山形県の8つのハローワーク——エリア別の配置
山形県では全8施設が本所として独立運営されており、出張所や分室がないという特徴があります。失業保険申請は住所地の管轄ハローワークで行う必要があるため、自分がどの施設の管轄に属するかを確認することが重要です。
庄内エリア(沿岸部) — ハローワーク酒田(酒田市、庄内町、遊佐町)、ハローワーク鶴岡(鶴岡市、三川町)
このエリアは海沿いの庄内平野を担当しており、酒田と鶴岡が南北に分かれています。酒田市でも三川町寄りの地域はハローワーク鶴岡の管轄になる場合もあるため、住所を確認してから申請することをお勧めします。
最上エリア — ハローワーク新庄(新庄市、舟形町、真室川町、金山町、最上町、鮭川村、大蔵村、戸沢村)
このエリアは山形県北東部で、最上地域全体をハローワーク新庄が管轄しています。山越え地域も多いため、冬季の移動計画に注意が必要です。
村山・中部エリア — ハローワーク村山(村山市、東根市、尾花沢市、大石田町)、ハローワークさがえ(寒河江市、大江町、朝日町、西川町、河北町)
置賜エリア — ハローワーク米沢(米沢市、南陽市、川西町、高畠町)、ハローワーク長井(長井市、白鷹町、飯豊町、小国町)
このエリアは山形県南部で、米沢と長井で分かれています。

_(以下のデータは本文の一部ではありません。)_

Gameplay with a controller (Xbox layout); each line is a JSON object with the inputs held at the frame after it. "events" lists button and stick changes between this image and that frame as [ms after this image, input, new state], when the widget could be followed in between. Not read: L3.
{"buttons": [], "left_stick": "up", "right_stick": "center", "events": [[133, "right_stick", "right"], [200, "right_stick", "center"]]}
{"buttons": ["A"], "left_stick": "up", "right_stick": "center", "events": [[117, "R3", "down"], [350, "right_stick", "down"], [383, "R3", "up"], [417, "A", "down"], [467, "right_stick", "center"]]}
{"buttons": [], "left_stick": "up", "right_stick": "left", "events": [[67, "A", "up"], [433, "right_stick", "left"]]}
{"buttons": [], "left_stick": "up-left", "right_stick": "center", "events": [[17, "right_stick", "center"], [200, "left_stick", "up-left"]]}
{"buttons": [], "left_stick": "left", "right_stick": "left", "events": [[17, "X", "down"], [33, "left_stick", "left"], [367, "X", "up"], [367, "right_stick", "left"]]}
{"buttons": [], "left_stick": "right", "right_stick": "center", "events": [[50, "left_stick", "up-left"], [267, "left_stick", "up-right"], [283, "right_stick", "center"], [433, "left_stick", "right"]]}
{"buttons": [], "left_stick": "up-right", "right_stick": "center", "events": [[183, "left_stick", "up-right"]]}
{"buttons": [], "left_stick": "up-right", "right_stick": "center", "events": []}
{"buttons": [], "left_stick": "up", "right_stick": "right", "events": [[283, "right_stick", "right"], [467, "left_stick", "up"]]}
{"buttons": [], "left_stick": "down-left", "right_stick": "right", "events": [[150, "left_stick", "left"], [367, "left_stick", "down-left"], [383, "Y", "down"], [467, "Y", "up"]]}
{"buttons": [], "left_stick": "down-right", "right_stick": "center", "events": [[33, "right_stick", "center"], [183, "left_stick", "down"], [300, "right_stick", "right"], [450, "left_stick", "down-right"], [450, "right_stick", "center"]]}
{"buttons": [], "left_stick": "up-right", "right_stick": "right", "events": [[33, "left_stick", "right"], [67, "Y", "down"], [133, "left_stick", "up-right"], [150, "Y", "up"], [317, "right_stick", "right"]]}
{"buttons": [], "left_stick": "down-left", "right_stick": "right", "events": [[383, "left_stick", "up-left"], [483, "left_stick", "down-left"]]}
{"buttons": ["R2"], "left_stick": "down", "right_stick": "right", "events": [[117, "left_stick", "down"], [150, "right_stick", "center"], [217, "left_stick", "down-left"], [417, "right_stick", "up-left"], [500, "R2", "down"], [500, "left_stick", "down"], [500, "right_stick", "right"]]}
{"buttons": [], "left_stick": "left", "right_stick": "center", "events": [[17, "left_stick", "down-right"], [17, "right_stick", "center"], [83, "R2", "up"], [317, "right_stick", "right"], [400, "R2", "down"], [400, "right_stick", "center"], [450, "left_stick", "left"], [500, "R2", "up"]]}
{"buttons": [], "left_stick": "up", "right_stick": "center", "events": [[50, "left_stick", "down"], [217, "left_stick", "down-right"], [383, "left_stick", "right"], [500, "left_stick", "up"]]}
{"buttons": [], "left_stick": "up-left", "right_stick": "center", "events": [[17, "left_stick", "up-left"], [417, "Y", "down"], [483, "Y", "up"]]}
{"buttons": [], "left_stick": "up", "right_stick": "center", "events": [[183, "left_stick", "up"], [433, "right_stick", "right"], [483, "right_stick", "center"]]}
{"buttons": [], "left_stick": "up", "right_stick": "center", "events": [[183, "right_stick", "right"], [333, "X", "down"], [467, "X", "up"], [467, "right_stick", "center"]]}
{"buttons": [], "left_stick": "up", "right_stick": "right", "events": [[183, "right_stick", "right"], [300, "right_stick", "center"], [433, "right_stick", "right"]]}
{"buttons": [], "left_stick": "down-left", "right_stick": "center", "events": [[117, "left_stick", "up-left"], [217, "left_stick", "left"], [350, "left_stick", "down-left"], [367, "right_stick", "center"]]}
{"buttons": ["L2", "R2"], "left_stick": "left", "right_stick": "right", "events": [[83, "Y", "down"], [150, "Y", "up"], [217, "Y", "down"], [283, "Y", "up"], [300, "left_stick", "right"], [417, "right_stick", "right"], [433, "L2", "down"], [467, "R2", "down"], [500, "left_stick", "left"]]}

置賜地域内での転居時は管轄変更が必要です。
山形市中心 — ハローワークやまがた(山形市、天童市、上山市、山辺町、中山町)
山形県庁所在地の山形市を中心とした管轄で、県内最大規模の施設です。
管轄確認は電話が確実です。住所を伝えることで、自分がどの施設で申請すべきかをすぐに教えてくれます。
専門窓口と当ガイドの掲載範囲
山形県内には新卒応援ハローワークやマザーズコーナーなど、特定の層に特化した専門窓口が複数設置されています。これらの詳細情報は山形労働局の公式サイトをご参照ください。当ガイドでは失業保険申請を扱うハローワークの本所8か所のみを掲載しています。